═════ Given passage

Generic FAQ

Why are some arrays indexed using the 'int' type and others using the 'FEAT::Index' type?

Let us begin with the two golden rules of thumb for successfully indexing in FEAT3:

All arrays, whose length is runtime dependent, are indexed using the 'FEAT::Index' type.
All arrays, whose length is compile-time dependent, are indexed using the builin 'int' type.

The reason for using FEAT::Index, which is typedefed to 'unsigned long' by default, this is quite simple and obvious to any experienced programmer: We want to be able to define this type to a 32-bit or 64-bit unsigned integer type depending on whatever is best for the platform that FEAT3 is currently compiled on. This desire directly rules out the use of a buildin type name like 'int' or 'unsigned long' or whatever and a typedef is the only proper way to go.

Now the main question is: Why don't we always use FEAT::Index for indexing?

The reason for this is quite pragmatic and rather technical: Entries of "small" containers like Tiny::Vector and Tiny::Matrix are very often addressed explicitly with literals ("constants") to implement various formulae, whereas entries of "large" containers like the LAFEM containers are usually only addressed using loop variables. Although it would be more consistent to use the FEAT::Index type for addressing all types of array elements, one would have to manually cast each explicit index literal to the Index type to avoid compiler warnings complaining about implicit int-to-Index casts – and this original approach turned out to be much more painful than it sounds.

Let's take a look at an example: Let a, b and c denote three Tiny::Vector<double,3>'s and we want to compute the 3D cross product c := a x b. The code for the cross product using 'int' for indexing looks like this:

c(0) = a(1) * b(2) - a(2) * b(1);
c(1) = a(2) * b(0) - a(0) * b(2);
c(2) = a(0) * b(1) - a(1) * b(0);

If the Tiny::Vector entries were addressed using the FEAT::Index type, one would have to write the following code instead:

c(Index(0)) = a(Index(1)) * b(Index(2)) - a(Index(2)) * b(Index(1));
c(Index(1)) = a(Index(2)) * b(Index(0)) - a(Index(0)) * b(Index(2));
c(Index(2)) = a(Index(0)) * b(Index(1)) - a(Index(1)) * b(Index(0));

Because the latter approach turned out to be difficult to read and tedious to write, the decision was made to use the int type for indexing compile-time arrays to keep the literals short and clear, thus sacrificing consistency.

Some source files in the kernel subdirectories have "eickt" in their filename. What are these files for?

These source files are used by the build system to explicitly instantiate common kernel templates, if the --eickt option has been passed to the configure script.

By design, most classes defined in the FEAT3 kernel are implemented as class templates and by design of the C++ language, class templates and – even more importantly – their member functions are only compiled if the class template is instantiated (i.e. used) in a source file. The advantage of this approach is that class templates are only compiled if they actually need to be compiled in an application/tutorial/unit-test source file.

══════════

Set task 1 =>
Reproduce the records of living things below line for line, from kingdom through common name, and leave the pictures out.

═════ The input

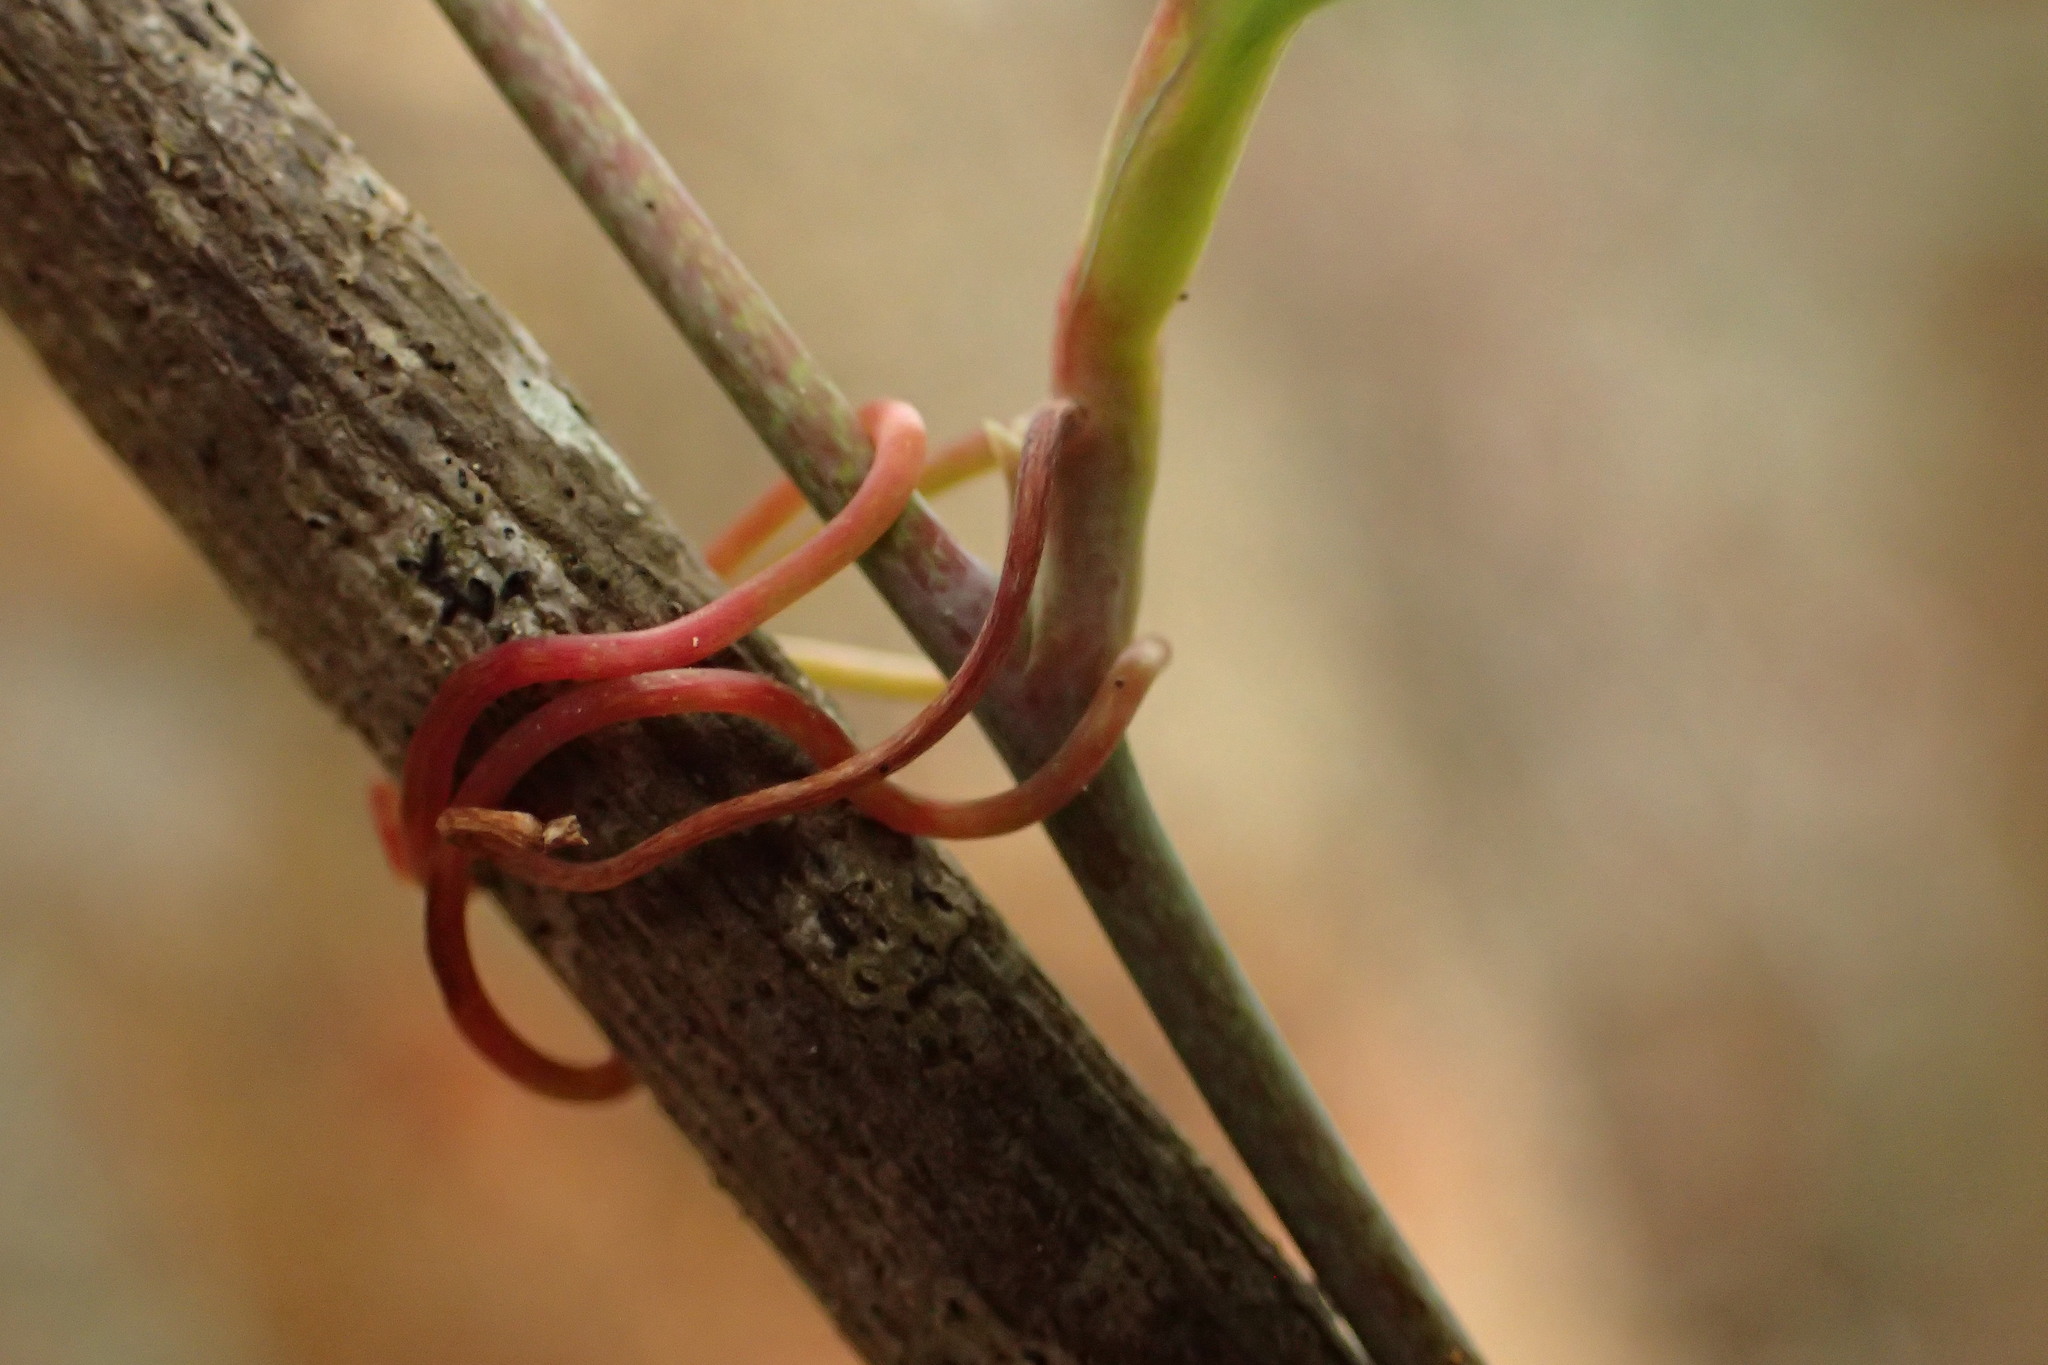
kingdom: Plantae
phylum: Tracheophyta
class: Liliopsida
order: Liliales
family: Smilacaceae
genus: Smilax
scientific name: Smilax glauca
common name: Cat greenbrier
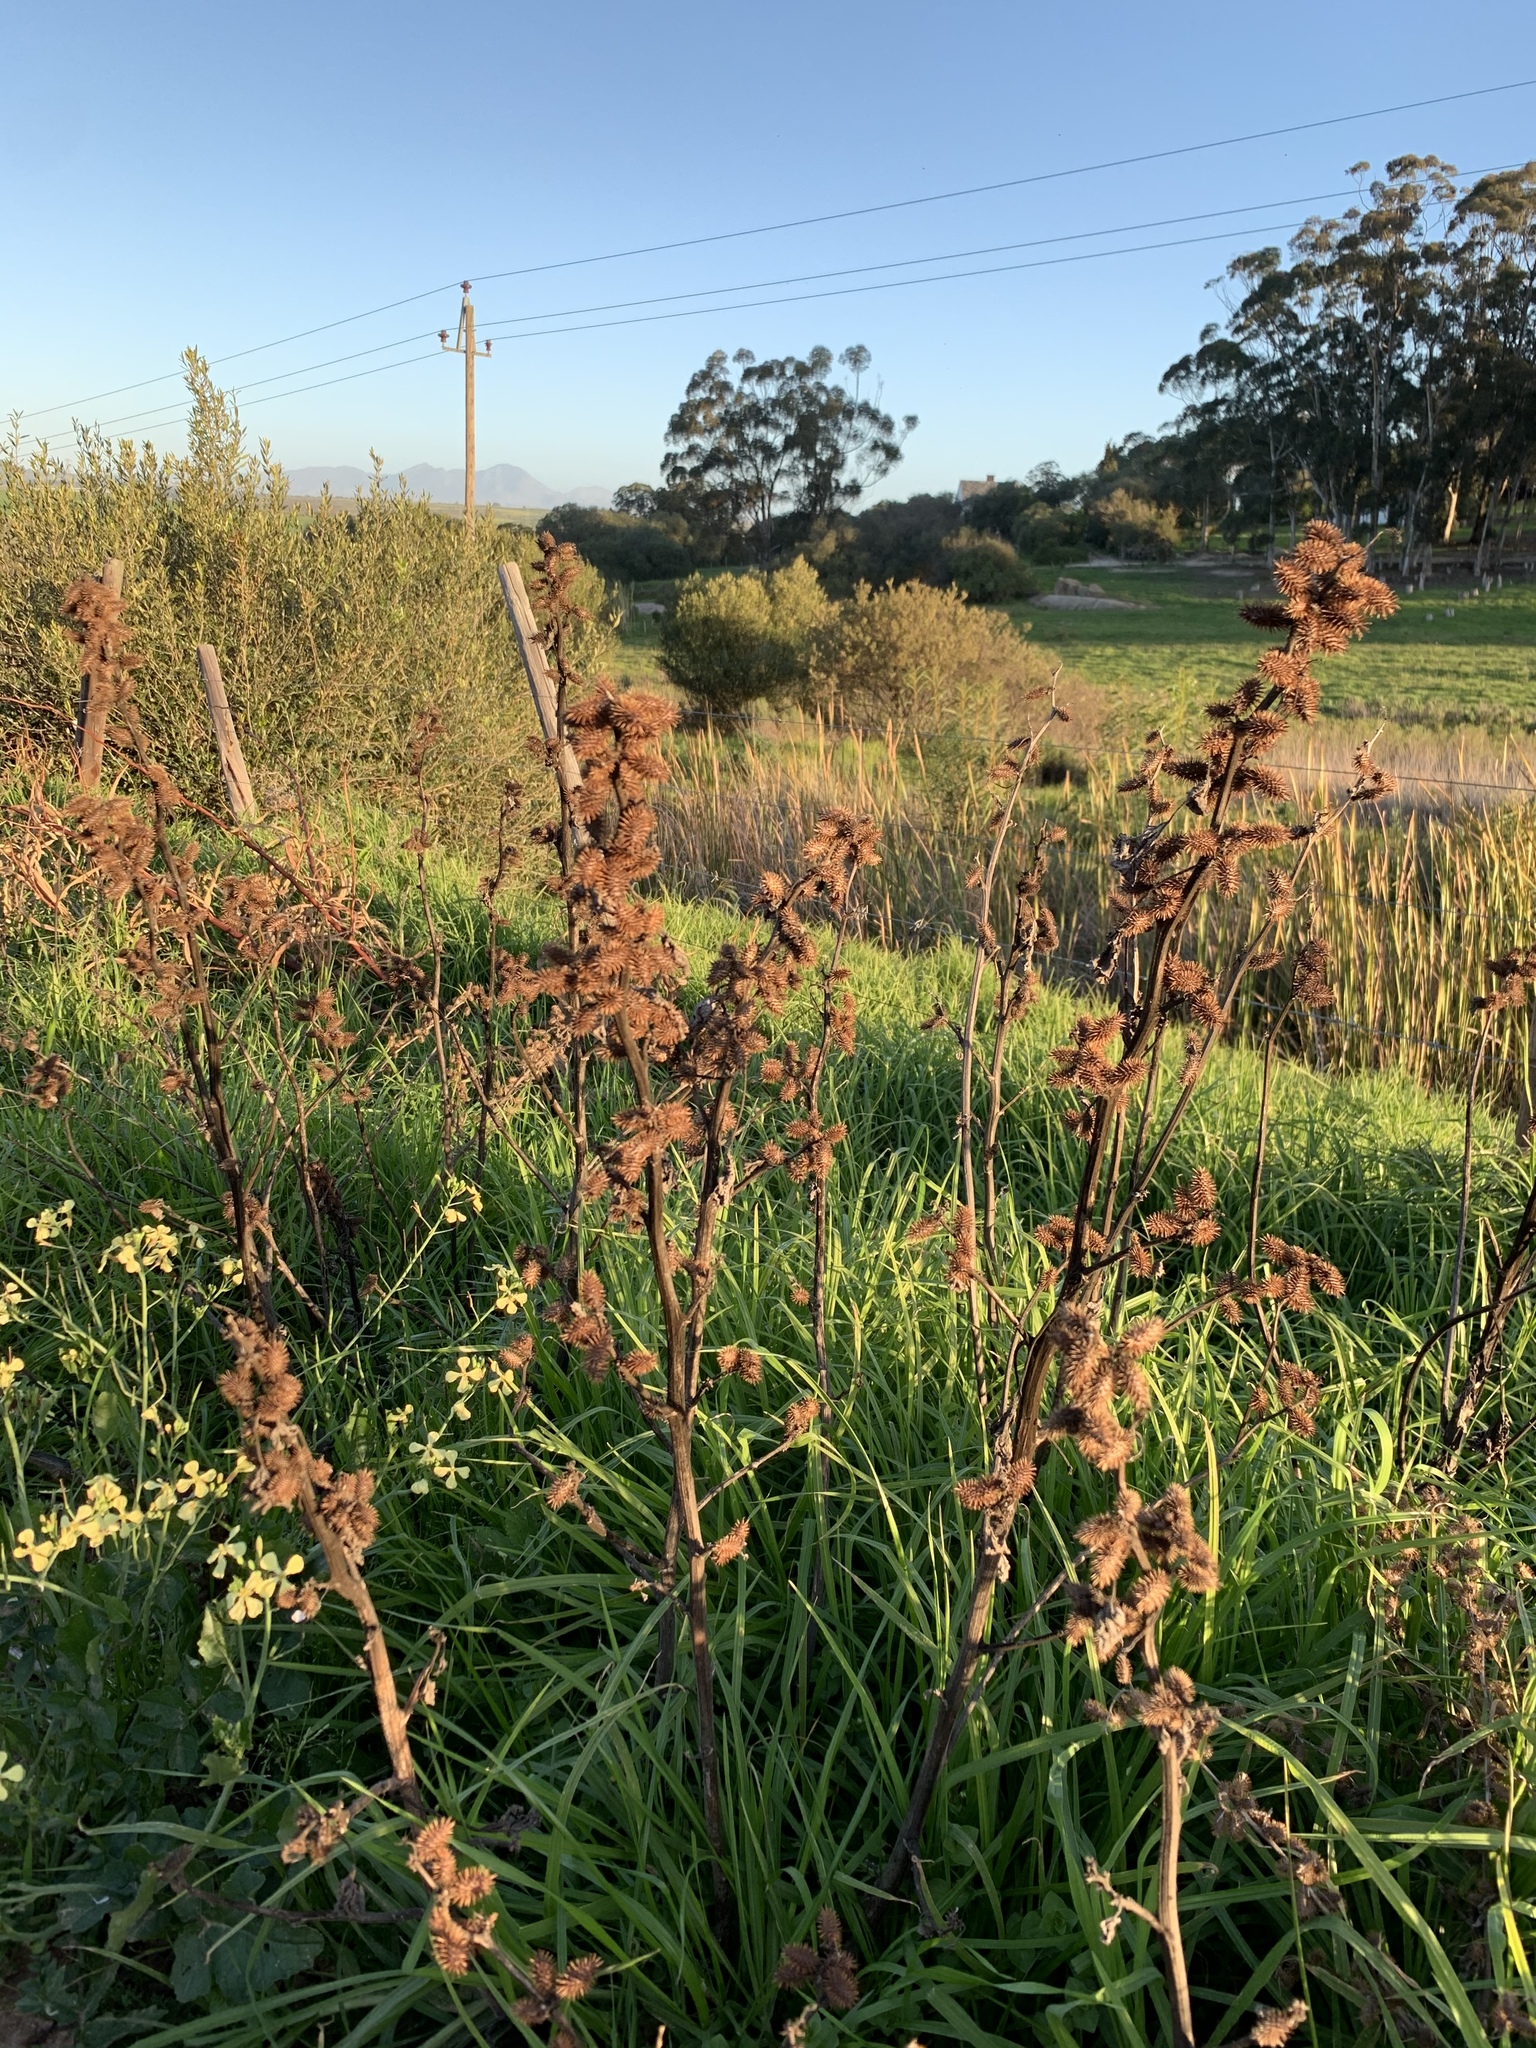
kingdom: Plantae
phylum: Tracheophyta
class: Magnoliopsida
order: Asterales
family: Asteraceae
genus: Xanthium
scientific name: Xanthium strumarium
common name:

══════════

Set task 2 =>
Which container types does the FEAT3 FAQ name as examples of "small" or "large" containers?

Complete output 1 =>
kingdom: Plantae
phylum: Tracheophyta
class: Liliopsida
order: Liliales
family: Smilacaceae
genus: Smilax
scientific name: Smilax glauca
common name: Cat greenbrier
kingdom: Plantae
phylum: Tracheophyta
class: Magnoliopsida
order: Asterales
family: Asteraceae
genus: Xanthium
scientific name: Xanthium strumarium
common name:

Complete output 2 =>
Tiny::Vector, Tiny::Matrix, and the LAFEM containers.